Fever is the most appreciated manifestation of disease which usually raises high therapeutic expectations. Patients seek medical advice because they think they are sick and feverish. If they feel that they are sick but not feverish, they may not seek medical advice. Subjective fever may also be an important clue to further evaluation of the patient.
The aim of this study was to assess the reliability of adult patients to predict absence or presence of fever in Emergency Department triage clinic.
A prospective study of 1241 ambulatory adult patients (above 12 years of age) was carried out over a three-week period. All patients were asked whether or not they had fever or felt they had fever or were running a temperature before oral temperature was taken with an IVAC digital machine. Two sets of temperature readings were taken to define fever as 37.8°C or greater, and 38.0°C or greater.

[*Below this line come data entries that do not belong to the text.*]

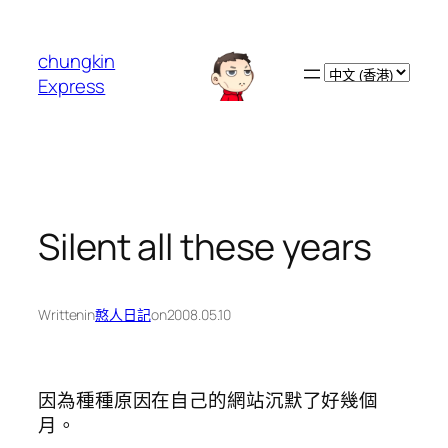
跳
至
chungkin
主
Choose
Express
要
a
內
language
容
Silent all these years
Written
in
憨人日記
on
2008.05.10
因為種種原因在自己的網站沉默了好幾個
月。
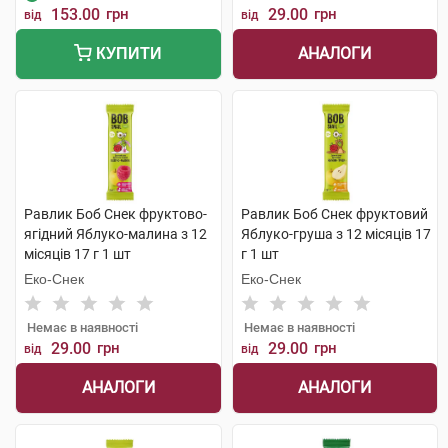
153.00
грн
29.00
грн
від
від
АНАЛОГИ
КУПИТИ
Равлик Боб Снек фруктово-
Равлик Боб Снек фруктовий
ягідний Яблуко-малина з 12
Яблуко-груша з 12 місяців 17
місяців 17 г 1 шт
г 1 шт
Еко-Снек
Еко-Снек
Немає в наявності
Немає в наявності
29.00
грн
29.00
грн
від
від
АНАЛОГИ
АНАЛОГИ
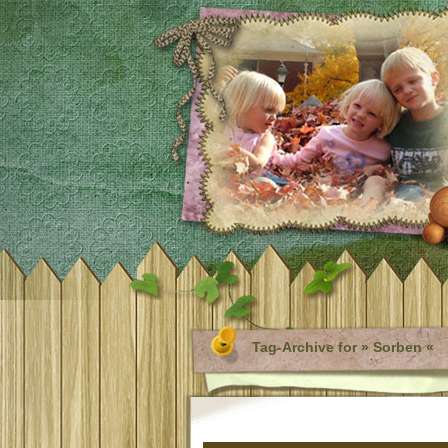
Tag-Archive for » Sorben «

The sensitivity and specificity of detecting fever by subjective means was 89.6% and 94.5% for male and 90.0% and 94.8% for female. The accuracy rates were 93.9% and 94.6% respectively. The prevalence of objective fever was 8.7% yielding general positive and negative predictive values of 80.9% and 98.9% with an accuracy rate of 94.2%.
The reliability of adult patients attending triage clinic in assessing subjective fever was found to be good. Four out of five of our patients who believed they had a fever were actually found to have an objective temperature increase (38.0°C or greater). This means that medical staff should take a complaint of subjective fever in our population more seriously.